March 5 - April 6, 2011
Galerie VidalCuglietta
Brussels, Belgium
Artists
Wim Catrysse, Edith Dekyndt, Cheryl Donegan, Amy Granat, Erwan Mahéo, Miks Mitrevics, Mira Sanders, Lisa Tan, Zin Taylor
Galerie VidalCuglietta is pleased to present EX-LIBRIS, an exhibition of works with books featuring contributions by gallery artists: Wim Catrysse, Edith Dekyndt, Cheryl Donegan , Amy Granat , Er- wan Mahéo, Miks Mitrevics, Mira Sanders, Lisa Tan, Zin Taylor.
It may be said that there is no more perfect form known to woman or man than the book. For centuries now, it has remained remarkably stable: paper pages bound by a cover yield a thing to hold, to give, to read and read again. Just like the human body, the book has two sides. And the early ones, bound in leather covers, may even be likened to the human animal’s skin. We encounter the book as a very physical form indeed! And in Milan’s Ambrosian Library, there remains an ancient bible illustrated with human-animal hybrids, announcing a world of vitality and transformation.
Today, suddenly, the book is in the midst of its greatest transformation in centuries: With the current digitalization and dematerialization of just about everything, including books, we may lament the book’s extinction. Or we may ponder this fine form differently ...Here, the plot thickens: Could not artists be said to use books more consciously and creatively today than perhaps in any moment in history? As the Polish poetess, Wysława Szymborska, once wrote, the book of life is always open in the middle. And this could be turned around and pursued further to say that the fullest life is lived in the midst of books.
Such are the lives of the artists who have contributed to this exhibition. At its heart is a collection of their books, housed in a structure specially constructed by Erwan Mahéo and Zin Taylor. The new collection lends insight into the thoughts that drive these distinct artists, making palpable certain shared concerns that can only now come to the surface.
Alongside these chosen volumes, several artists contribute additional works about the books they live with, submitting this fine form to playful and pathos-filled acts of transformation and deception. Lisa Tan presents twin images of books as portraits of a couple: When I moved in with a former boyfriend, our respective libraries converged. The titles of the works play off of the coupling. Joseph Conrad’s “Heart of Darkness” becomes “Two Hearts of Darkness” and Alain Robbe-Grillet’s “In the Labyrinth” becomes “Two in the Labyrinth”. Our experience of the same material is interminably independent of one an- other. A dark romance also permeates Erwan Mahéo’s cut-up and collaged version of Roger Lewinter’s Histoire d’amour dans la solitude, a work that forsakes the linear reading or the page-turner, instead turning the book into a single plane – a picture.

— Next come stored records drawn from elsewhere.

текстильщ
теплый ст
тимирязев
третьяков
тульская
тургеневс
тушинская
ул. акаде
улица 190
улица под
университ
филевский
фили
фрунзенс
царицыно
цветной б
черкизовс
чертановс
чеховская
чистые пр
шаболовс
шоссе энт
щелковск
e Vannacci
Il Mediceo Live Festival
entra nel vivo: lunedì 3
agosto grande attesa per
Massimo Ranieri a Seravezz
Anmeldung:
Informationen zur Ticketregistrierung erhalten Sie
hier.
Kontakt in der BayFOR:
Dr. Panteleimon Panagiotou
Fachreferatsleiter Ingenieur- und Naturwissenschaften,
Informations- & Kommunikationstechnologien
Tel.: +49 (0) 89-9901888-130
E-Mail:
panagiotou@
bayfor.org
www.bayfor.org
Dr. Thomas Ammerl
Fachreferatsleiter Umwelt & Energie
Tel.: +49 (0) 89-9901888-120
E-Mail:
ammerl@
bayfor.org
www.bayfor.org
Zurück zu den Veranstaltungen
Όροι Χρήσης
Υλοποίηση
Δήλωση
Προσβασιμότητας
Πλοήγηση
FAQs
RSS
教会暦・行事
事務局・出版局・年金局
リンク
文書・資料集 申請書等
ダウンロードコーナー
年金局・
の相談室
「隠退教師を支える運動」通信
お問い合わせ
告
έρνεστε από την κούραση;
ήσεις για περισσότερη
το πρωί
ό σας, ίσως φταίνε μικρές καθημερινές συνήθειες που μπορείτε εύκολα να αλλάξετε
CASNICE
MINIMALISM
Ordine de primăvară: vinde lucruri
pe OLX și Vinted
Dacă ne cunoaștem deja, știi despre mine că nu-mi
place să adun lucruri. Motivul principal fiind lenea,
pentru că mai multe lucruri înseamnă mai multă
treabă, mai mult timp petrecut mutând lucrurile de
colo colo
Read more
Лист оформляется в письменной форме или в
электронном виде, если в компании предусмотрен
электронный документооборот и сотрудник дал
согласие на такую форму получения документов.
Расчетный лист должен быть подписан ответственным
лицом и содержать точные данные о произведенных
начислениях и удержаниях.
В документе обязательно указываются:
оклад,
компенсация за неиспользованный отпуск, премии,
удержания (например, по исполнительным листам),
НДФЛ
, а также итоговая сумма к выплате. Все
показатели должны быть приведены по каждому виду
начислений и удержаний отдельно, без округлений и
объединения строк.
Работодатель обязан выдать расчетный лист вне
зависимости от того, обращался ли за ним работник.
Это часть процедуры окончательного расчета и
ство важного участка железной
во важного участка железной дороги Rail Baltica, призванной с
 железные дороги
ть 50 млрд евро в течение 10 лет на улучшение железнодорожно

In my library, which includes many art historical treatises, there are several volumes analyzing forms (pic- tures, sculptures, etc.) which would compete with the book for the title of “most ancient” and “perfect” in the realm of art – and this drama is played out in more than one work in Ex Libris, as (moving) pictures of books, sculptures evoking books and even a specially performed comedy of the book figure in ad- ditional works by Wim Catrysse, Edith Dekyndt, Cheryl Donegan, Amy Granat, Erwan Mahéo, Miks Mitrevics, Mira Sanders, Lisa Tan and Zin Taylor. At each turn, the creative use and the transformation of books into art and art into books speaks volumes of the new knowledge to gained when the book is thought again.